All of this (and the entire literature of the prophets lists all these things in detail and with tremendous clarity) is a result of the promise to Abraham, “In you all the nations of the earth will be blessed.” Paul writes in Romans 11:11-12, with exclamation, “

   11      I say then, they did not stumble so as to fall, did they? May it never be! But by their transgression salvation has come to the Gentiles, to make them jealous. 
   12      Now if their transgression is riches for the world and their failure is riches for the Gentiles, how much more will their fulfillment be!
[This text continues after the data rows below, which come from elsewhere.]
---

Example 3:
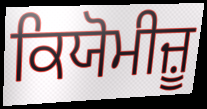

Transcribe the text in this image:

ਕਿਯੋਮੀਜ਼ੂ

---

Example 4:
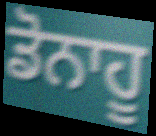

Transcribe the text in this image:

ਡੋਨਾਹੂ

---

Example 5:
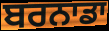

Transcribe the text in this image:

ਬਰਨਾਡਾ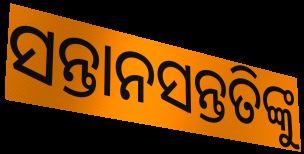
ସନ୍ତାନସନ୍ତତିଙ୍କୁ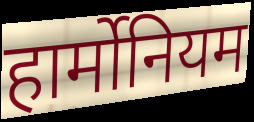
हार्मोनियम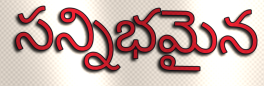
సన్నిభమైన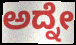
ಅದ್ನೇ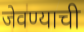
जेवण्याची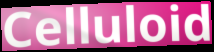
Celluloid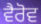
ਵੈਰੋਵ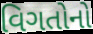
વિગતોનોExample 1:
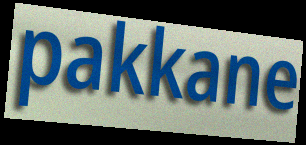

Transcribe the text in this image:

pakkane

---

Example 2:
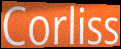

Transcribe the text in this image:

Corliss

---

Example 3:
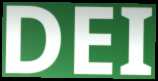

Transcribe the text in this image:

DEI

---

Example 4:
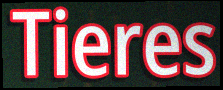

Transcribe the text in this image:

Tieres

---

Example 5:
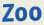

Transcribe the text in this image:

Zoo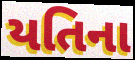
યતિનાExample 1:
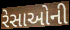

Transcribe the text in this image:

રેસાઓની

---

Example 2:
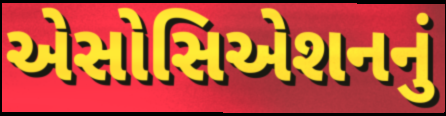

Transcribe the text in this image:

એસોસિએશનનું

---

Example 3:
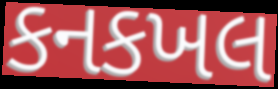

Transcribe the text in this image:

કનકખલ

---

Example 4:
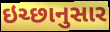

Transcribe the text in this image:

ઇચ્છાનુસાર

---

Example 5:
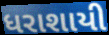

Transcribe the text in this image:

ધરાશાયીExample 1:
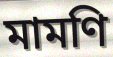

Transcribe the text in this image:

মামণি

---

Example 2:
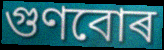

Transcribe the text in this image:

গুণবোৰ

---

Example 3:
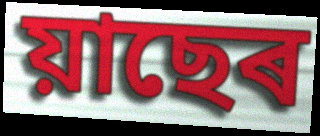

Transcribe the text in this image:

য়াছেৰ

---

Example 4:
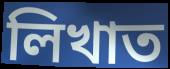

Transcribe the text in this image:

লিখাত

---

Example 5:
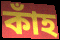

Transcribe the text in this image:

কাঁহ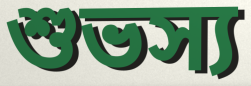
শুভস্য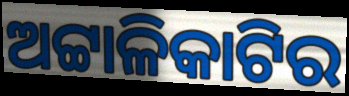
ଅଟ୍ଟାଳିକାଟିର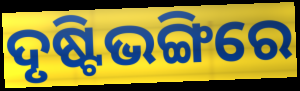
ଦୃଷ୍ଟିଭଙ୍ଗିରେ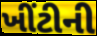
ખીંટીની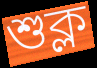
শুক্ল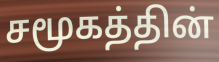
சமூகத்தின்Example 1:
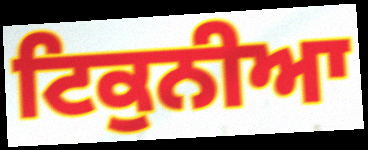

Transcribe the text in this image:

ਟਿਕੁਨੀਆ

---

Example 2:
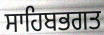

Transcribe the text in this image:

ਸਾਹਿਬਭਗਤ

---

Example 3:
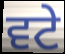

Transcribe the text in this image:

ਵਟੇ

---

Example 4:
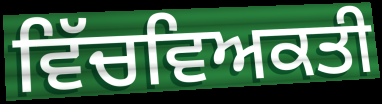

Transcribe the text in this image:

ਵਿੱਚਵਿਅਕਤੀ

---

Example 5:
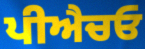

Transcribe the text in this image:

ਪੀਐਚਓ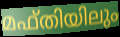
മഫ്തിയിലുംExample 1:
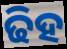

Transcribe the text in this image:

ଢିହ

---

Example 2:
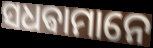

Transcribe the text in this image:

ସଧଵାମାନେ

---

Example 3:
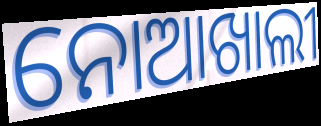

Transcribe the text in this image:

ନୋଆଖାଲୀ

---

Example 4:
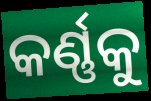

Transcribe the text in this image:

କର୍ଣ୍ଣକୁ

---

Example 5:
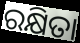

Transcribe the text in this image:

ରକ୍ଷିତା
Israel has rejected their Messiah. That has lead to Christ being preached among the Gentiles exclusively (as per the Abrahamic promise). However, there is coming a time when they, Israel, will not reject her King but will bow down Him (Romans 11:25-27)! In that day, according to the prophets, all the world will be affected. The earth will be leveled, Jerusalem will be raised up higher, all the nations will be subjected to the Lordship of Jesus Christ and judge by Him, and worship will once again resume in the Temple (see Zechariah 14). All of this because God promised to bless Israel and the nations through Abraham (since Israel is a nation of the earth which is included in the “all nations” of Genesis 12:3).

If, then, the gospel is Genesis 12:3, as Paul says it is, then I would have to conclude that the gospel of Jesus Christ has eschatological ramifications! We cannot separate the gospel from future events. In doing so will do damage to the gospel, and thus the promise of God.